The very public interdiction of the Klos C could put pressure on the delicate negotiations with Iran at the moment. “This will be one more piece of evidence that will legitimately be played by the Israelis and the Congress to suggest that while the Iranians negotiate and portray themselves as peace seekers, they are at the same time continuing to provide weapons for anything by peaceful purposes,” said Aaron David Miller, who was a top State Department peace process negotiator for the George H. W. Bush, Clinton and George W. Bush administrations.

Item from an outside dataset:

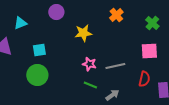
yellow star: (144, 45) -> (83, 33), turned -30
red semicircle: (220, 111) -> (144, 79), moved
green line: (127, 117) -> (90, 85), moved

Miller, who is now a scholar at the Woodrow Wilson Center, has some experience in these matters. In 2002, Miller said, he was meeting with then Israeli prime minister, Ariel Sharon, when he first learned of Israel’s interdiction of the Karine A, an Iranian vessel that contained stores of advanced weapons headed to Yasser Arafat’s Palestinian Authority.

At the time, the Palestinians were engaged in what is known as the second Intifadah and the State Department was trying its best to negotiate a ceasefire with Arafat and Sharon. That arms shipment sealed Arafat’s fate with the Bush administration, according to Miller. He said “it represented the end of the road for the Bush administration to acquiescing in a process where Arafat would be included. This was January, by March after the Park Hotel attack, IDF troops were back into the West Bank.”

But this time around, things are different. While Carney on Tuesday said, “We will continue to stand up to Iran’s support for destabilizing activities in the region in coordination with our partners and allies,” it’s unlikely that the arms shipment from Damascus through Tehran to Gaza will stop the negotiations over Iran’s nuclear program.

“You’ve got a kind of a dormant crisis right now,” Miller said. “Then you had a hot crisis, which was literally on the cusp of exploding. You have a long fuse on the interim agreement with Iran.”

Steinitz, for his part, sees it differently. “I think this exposes that Iran is still the same old Iran that supplies terrorist groups, it is the same Iran that is still deeply involved with troops on the ground in the civil war in Syria and the same old Iran that still aspires to create nuclear weapons,” he said.